Mr Hammond outlined three cyber-security actions: defend, deter and develop. The UK government says it's looking to create safe zones in order to attract business and build an anti-cybercrime industry. The goal is clear: "The UK will be one of the safest places in the world to do business".
In an environment where every light bulb and lock have the potential of getting connected to the Internet, and every photo file gets stored to the cloud, the number of vulnerabilities exposing users to cyber-attacks is growing exponentially.
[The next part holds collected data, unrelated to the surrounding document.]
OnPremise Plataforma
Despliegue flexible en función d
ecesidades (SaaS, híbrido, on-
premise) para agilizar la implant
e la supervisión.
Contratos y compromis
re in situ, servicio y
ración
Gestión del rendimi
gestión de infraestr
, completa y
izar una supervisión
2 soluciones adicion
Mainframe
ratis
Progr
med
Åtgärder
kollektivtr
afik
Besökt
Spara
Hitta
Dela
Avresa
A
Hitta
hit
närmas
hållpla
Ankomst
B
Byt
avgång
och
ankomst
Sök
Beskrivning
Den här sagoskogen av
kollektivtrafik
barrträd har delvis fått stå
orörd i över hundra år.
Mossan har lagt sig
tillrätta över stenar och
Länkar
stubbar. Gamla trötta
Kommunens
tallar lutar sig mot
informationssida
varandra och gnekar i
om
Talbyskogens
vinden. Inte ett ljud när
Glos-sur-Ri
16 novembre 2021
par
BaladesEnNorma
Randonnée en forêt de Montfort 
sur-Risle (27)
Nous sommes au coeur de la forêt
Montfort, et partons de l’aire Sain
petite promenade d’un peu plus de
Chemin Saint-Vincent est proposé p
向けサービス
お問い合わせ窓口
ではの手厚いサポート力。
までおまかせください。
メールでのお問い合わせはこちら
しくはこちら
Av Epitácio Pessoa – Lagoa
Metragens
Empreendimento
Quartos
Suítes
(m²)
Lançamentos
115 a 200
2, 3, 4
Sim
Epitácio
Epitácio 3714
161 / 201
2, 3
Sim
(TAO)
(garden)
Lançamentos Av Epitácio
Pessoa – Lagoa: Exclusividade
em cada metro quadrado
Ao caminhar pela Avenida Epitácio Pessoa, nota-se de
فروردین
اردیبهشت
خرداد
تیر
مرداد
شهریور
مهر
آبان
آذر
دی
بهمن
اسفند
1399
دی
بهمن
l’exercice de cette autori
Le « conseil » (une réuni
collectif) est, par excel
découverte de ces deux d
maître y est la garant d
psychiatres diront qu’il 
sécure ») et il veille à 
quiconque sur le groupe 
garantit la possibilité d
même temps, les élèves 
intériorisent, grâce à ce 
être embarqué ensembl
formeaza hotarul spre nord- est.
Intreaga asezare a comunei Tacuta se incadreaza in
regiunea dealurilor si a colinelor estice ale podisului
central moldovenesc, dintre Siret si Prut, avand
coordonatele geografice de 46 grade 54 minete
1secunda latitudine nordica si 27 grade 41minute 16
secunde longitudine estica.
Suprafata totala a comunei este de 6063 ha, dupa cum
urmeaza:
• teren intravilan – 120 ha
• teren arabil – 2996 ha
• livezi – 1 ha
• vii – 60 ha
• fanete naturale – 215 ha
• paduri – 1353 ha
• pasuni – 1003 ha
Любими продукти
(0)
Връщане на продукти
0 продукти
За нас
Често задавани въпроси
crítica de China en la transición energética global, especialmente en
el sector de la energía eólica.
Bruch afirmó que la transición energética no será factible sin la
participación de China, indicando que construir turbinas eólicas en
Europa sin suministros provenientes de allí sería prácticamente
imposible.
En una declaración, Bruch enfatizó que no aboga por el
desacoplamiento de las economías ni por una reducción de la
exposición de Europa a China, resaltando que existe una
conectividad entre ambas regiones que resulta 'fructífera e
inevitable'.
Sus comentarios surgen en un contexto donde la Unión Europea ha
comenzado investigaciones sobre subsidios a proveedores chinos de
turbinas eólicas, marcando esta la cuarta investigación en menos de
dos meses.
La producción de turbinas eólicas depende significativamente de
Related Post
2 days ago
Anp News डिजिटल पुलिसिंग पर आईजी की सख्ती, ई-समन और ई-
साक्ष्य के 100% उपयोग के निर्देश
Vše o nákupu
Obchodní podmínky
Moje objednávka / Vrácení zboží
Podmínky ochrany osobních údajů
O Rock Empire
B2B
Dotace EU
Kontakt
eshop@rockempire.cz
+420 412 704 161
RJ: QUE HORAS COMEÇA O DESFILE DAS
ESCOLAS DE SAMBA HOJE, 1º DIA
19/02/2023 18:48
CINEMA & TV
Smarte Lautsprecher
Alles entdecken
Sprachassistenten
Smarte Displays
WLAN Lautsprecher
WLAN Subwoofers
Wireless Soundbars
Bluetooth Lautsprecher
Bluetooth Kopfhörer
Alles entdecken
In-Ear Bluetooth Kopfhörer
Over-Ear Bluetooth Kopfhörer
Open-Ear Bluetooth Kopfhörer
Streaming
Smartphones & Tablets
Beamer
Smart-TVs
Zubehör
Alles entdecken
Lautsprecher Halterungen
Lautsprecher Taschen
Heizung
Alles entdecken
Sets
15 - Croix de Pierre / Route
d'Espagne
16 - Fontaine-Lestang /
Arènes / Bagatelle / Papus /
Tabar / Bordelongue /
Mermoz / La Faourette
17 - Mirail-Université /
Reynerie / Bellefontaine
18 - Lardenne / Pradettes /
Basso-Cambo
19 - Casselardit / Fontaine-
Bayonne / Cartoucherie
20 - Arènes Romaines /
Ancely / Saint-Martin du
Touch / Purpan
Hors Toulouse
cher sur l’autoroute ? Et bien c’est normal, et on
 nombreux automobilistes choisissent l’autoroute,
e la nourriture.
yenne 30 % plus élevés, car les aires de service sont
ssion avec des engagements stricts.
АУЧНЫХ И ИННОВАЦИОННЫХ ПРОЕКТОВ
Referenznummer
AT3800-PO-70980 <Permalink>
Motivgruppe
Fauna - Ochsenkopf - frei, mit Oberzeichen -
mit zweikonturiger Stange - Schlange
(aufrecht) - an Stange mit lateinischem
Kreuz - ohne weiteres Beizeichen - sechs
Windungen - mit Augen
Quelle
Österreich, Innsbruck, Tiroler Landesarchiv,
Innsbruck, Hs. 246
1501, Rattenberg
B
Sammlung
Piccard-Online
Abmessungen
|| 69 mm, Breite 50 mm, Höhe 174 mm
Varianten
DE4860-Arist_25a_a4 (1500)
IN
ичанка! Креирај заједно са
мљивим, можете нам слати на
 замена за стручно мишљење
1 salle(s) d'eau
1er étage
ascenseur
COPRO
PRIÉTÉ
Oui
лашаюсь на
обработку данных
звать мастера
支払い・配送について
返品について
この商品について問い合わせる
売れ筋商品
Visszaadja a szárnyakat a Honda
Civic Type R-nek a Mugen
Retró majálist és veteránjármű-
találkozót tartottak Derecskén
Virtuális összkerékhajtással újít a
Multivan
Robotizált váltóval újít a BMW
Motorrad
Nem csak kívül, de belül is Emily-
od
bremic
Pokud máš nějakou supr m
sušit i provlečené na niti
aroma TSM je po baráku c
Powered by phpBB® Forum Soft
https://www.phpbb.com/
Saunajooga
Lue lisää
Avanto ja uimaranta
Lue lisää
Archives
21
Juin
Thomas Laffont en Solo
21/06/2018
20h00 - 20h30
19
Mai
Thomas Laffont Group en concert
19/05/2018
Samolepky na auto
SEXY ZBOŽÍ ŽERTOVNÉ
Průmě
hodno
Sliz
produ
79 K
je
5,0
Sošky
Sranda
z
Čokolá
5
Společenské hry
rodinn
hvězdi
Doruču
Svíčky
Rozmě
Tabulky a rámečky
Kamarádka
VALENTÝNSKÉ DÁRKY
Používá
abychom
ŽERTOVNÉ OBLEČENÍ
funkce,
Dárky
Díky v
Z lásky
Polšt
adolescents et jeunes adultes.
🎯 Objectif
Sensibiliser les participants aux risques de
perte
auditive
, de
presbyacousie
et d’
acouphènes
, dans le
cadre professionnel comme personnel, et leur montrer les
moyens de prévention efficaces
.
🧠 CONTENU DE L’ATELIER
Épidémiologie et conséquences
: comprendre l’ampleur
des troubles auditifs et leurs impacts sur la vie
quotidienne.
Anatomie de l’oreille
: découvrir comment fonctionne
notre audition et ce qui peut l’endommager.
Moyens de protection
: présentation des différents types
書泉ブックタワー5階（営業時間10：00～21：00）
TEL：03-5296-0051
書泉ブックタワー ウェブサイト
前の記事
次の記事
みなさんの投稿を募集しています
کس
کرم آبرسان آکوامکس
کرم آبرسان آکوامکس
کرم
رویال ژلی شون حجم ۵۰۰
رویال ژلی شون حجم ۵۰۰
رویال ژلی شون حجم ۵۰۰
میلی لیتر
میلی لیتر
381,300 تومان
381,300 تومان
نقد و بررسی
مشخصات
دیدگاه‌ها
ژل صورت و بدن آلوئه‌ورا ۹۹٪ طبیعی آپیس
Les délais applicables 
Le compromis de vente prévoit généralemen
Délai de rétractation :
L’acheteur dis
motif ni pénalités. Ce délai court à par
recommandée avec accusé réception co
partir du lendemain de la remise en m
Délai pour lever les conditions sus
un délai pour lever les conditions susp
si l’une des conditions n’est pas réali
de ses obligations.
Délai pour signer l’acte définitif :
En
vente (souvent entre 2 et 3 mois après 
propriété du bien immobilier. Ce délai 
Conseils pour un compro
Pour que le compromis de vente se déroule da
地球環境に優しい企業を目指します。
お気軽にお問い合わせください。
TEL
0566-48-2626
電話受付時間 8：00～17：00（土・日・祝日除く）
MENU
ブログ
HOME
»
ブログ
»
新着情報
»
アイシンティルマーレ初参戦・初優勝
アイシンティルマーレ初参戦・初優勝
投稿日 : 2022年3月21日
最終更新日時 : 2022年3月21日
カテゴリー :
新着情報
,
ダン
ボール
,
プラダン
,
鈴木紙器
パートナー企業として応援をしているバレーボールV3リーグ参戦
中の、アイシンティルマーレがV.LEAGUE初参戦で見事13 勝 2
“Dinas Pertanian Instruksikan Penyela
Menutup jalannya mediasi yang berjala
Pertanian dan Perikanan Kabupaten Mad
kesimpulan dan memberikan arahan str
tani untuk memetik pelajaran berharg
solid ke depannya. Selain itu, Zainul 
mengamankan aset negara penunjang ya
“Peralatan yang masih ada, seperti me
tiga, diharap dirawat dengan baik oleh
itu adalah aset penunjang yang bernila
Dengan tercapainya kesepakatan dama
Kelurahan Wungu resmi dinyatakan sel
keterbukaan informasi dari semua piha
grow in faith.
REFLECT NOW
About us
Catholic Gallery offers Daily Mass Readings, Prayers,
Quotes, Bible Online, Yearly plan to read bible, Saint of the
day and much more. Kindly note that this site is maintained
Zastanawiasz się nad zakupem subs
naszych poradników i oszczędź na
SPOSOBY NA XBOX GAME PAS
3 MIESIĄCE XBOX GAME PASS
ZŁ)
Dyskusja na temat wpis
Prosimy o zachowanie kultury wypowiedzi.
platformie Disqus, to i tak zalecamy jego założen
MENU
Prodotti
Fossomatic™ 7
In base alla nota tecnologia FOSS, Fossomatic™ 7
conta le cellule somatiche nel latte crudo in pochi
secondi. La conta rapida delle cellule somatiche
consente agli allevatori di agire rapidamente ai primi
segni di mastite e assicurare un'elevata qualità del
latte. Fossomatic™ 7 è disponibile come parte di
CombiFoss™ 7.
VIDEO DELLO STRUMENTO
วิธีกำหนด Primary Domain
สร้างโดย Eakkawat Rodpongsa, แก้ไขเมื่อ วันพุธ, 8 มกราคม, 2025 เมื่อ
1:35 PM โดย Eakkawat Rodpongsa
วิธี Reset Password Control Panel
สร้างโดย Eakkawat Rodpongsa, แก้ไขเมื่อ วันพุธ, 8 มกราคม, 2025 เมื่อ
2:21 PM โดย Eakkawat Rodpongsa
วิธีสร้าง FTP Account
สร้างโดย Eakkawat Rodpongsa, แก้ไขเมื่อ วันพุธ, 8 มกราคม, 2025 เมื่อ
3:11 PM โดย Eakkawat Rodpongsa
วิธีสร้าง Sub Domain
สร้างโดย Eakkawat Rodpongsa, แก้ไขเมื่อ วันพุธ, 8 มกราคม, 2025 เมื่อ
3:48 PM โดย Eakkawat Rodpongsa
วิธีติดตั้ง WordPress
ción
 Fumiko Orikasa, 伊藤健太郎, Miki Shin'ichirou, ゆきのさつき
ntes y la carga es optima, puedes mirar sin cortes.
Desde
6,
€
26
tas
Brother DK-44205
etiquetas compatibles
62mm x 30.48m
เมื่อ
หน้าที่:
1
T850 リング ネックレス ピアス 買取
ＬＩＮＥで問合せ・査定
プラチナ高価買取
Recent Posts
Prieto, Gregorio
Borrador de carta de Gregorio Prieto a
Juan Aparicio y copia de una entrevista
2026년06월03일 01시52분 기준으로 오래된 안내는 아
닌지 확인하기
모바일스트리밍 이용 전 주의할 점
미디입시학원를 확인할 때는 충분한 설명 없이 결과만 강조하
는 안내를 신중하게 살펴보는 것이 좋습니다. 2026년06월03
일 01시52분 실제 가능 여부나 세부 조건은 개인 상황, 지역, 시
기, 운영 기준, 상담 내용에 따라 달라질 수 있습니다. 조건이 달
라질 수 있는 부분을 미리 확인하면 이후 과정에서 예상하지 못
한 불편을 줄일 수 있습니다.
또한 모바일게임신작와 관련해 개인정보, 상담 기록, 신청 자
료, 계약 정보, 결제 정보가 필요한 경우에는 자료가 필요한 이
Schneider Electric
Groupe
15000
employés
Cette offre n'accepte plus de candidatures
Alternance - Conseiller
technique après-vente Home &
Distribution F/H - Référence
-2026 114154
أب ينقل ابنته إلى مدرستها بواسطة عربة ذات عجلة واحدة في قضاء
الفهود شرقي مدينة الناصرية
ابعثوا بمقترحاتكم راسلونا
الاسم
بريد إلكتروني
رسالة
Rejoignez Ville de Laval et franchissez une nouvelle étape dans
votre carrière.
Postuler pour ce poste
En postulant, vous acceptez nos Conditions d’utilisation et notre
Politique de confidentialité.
The UK government is taking a leading role in the fight against cybercrime and we expect an increase in investments from other governments as well as private organizations. The government cannot be held solely responsible; companies also have a responsibility to cyber security just as they do with other types of risk. Similarly, technology companies must rise up to the occasion and incorporate best-security practices into their products. Getting this right will be crucial to keeping the UK ahead in cyber security.
Countries are allocating more resources to guard their cyber borders as a new arms race develops between cyber criminals and governments trying to protect their economies and citizens.